Волшебница отпустила руку, и свиток со щелчком снова свернулся.
– С тех пор как я написала это письмо, прошло восемьдесят три года, – помягчевшим голосом сказала она. – Какой же дурочкой я была.
Глава 40
После второго прочтения свитка магия ослабла ещё сильнее. Этта почувствовала, как становится более материальной, и когда она дотронулась до плеча Илси – та обернулась, почувствовав её прикосновение. Однако Этта ещё оставалась полупрозрачной и различала фигуру волшебницы через свою поднятую руку.
– Простите, – сказала она. – Если вы и в самом деле Пермилия Стормлей, а письмо и есть заклятие… то как вышло, что обычное письмо превратилось в заклинание? Вот в это самое заклинание?
– Слова могут стать магией, – гордо произнёс Альманах, догадавшийся об этом, пока читал письмо. – Ты же мне сама говорила.
– И в самом деле, – согласилась волшебница. – Но не любые слова. Тут требуется особое… качество – отчасти выученное, отчасти натренированное, отчасти врождённое. Взгляните только на природный ритмический узор фраз, которые написала маленькая я. Неудивительно, что я так быстро превзошла злополучную миссис Гардвисл! Мои слова обладали силой, хоть я и не пыталась вложить её в них. С возрастом я научилась не писать даже самой незначительной фразы так, чтобы она могла принять себя за заклинание, но в детстве я этого не знала. Зато я очень любила этот дом, мой родной дом. Я не хотела, чтобы в нём хоть что-то менялось, – ну разве что чтобы он наполнился счастьем и я бы снова вернулась в него. Моё горячее-прегорячее желание, написала я. Клянусь, написала я. – Она вздохнула. – Чародеи, даже юные и не сознающие всей своей силы, могут натворить немало бед неосторожным словом. Да ещё потом запереть это заклинание в земле, где его никто никогда не прочтёт и поэтому оно не развеется естественным путём. О да, теперь я вижу, как всё получилось! Моё нечаянное заклинание выполнило всё, что я ему велела, набирая мастерства по мере того, как набирала мастерство я. – Двумя пальцами чародейка словно бы выдернула из воздуха какую-то незримую нить из незримого гобелена. – Оно подыскивало людей, ничем не похожих на моих родных, тех, кто оценил бы жизнь в этом доме… старалось, как могло, уберечь их счастье… таилось от них, пусть даже тем самым делало их глубоко несчастными…

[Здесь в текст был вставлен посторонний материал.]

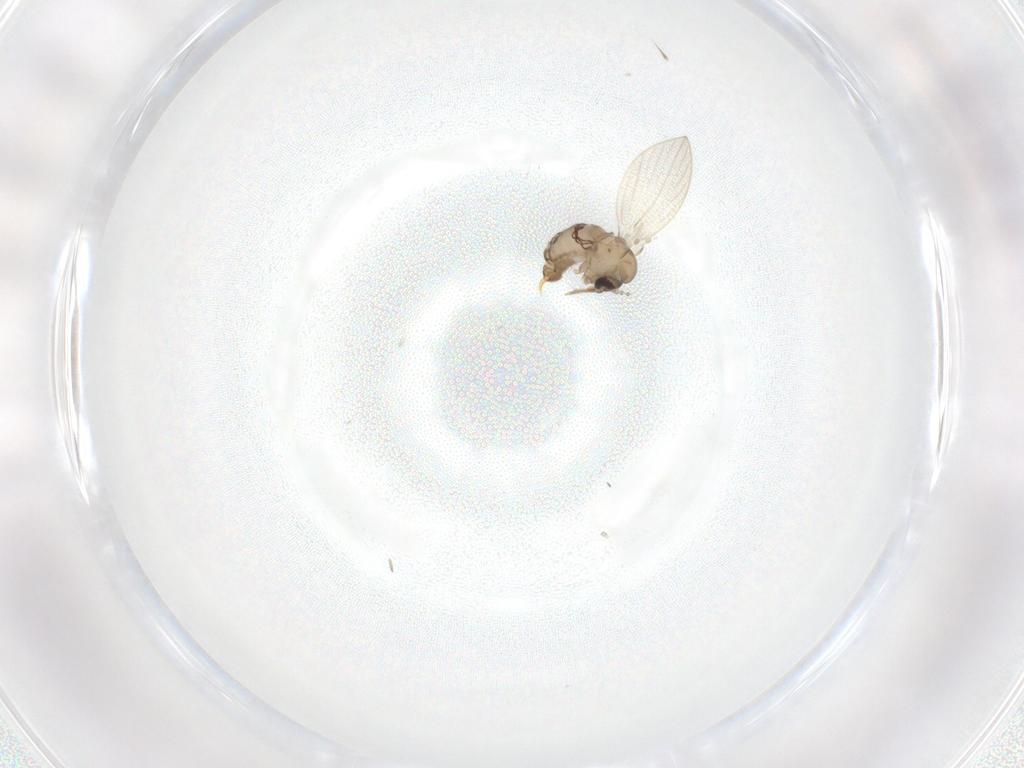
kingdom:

София Фронезис опустила руки и понурилась.
– Члены моей семьи умерли, один за другим. На счастье, заклинание не имеет к этому никакого отношения. Я унаследовала всё, но была слишком занята и уже не вернулась сюда. А поскольку чародеям опасно, чтобы их прошлое кто-то знал, я сдала Стормлей другому семейству… забыла фамилию…

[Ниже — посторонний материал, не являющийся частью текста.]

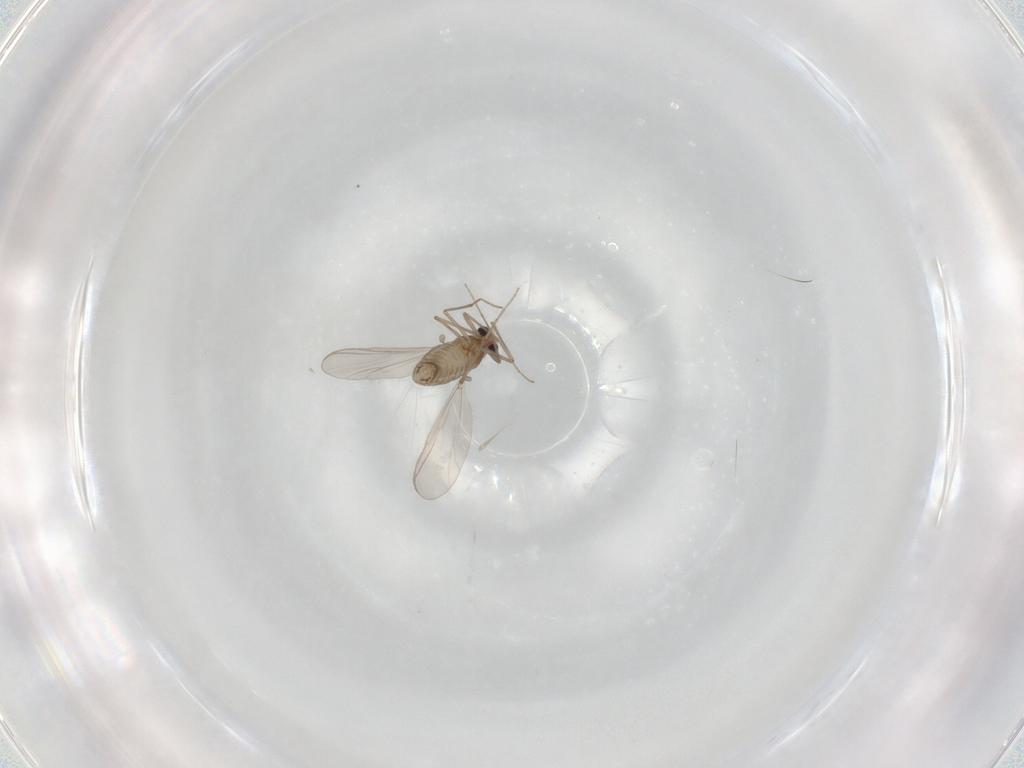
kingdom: Animalia
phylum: Arthropoda
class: Insecta
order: Diptera
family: Chironomidae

– Даггеты? – спросила доктор Митили.
– Да-да! Они переименовали дом в соответствии с именами их самих и прислуги. Кажется, Доусмок-холл. Должно быть, смена имени и пробудила заклинание, но, честно говоря, спроси вы меня ещё сегодня утром, я бы сказала, что Даггеты так и живут здесь, – так мало я задумывалась о своей прошлой жизни. Все эти годы я хранила секрет, откуда я родом, от врагов, которых неизбежно приобрела. И даже не подозревала, что единственное место, которое было мне по-настоящему дорого, стало клеткой для ни в чём не повинных людей… для вас всех, которые теперь узнали правду обо мне – увы, ужасной ценой. О как я сожалею об этом! Как глубоко и искренне раскаиваюсь!
– Значат ли ваши слова, могущественная София, – спросила Этта, всё ещё чуточку трепеща, – что теперь вы снимете чары целиком и полностью? И хотя возможность выйти из судомойни уже сама по себе прекрасна, но я всё ещё немного прозрачна, как мы почти все тут.
В глаза ей взглянули глаза Софии – яркие изумруды с острыми гранями.